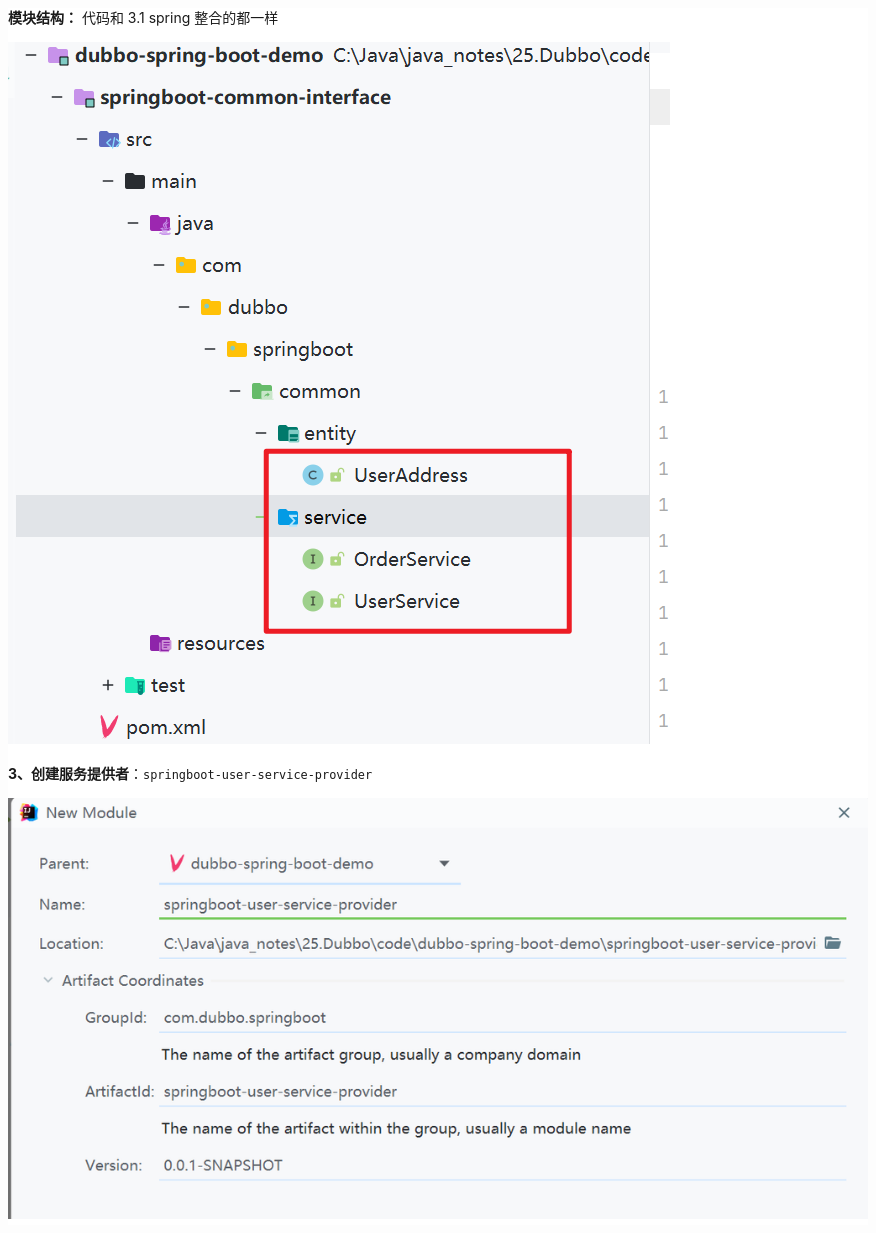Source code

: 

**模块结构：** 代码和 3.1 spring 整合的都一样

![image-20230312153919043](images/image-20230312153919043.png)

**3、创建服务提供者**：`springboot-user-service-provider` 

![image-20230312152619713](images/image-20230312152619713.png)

========================

▶ **AUFGABENZIEL**
Kannst du alle Zeilen oben Zeichen für Zeichen zurückgeben und dabei die Bilder weglassen?

▶ **DEINE LÖSUNG**
Source code

: 

**模块结构：** 代码和 3.1 spring 整合的都一样

![image-20230312153919043](images/image-20230312153919043.png)

**3、创建服务提供者**：`springboot-user-service-provider` 

![image-20230312152619713](images/image-20230312152619713.png)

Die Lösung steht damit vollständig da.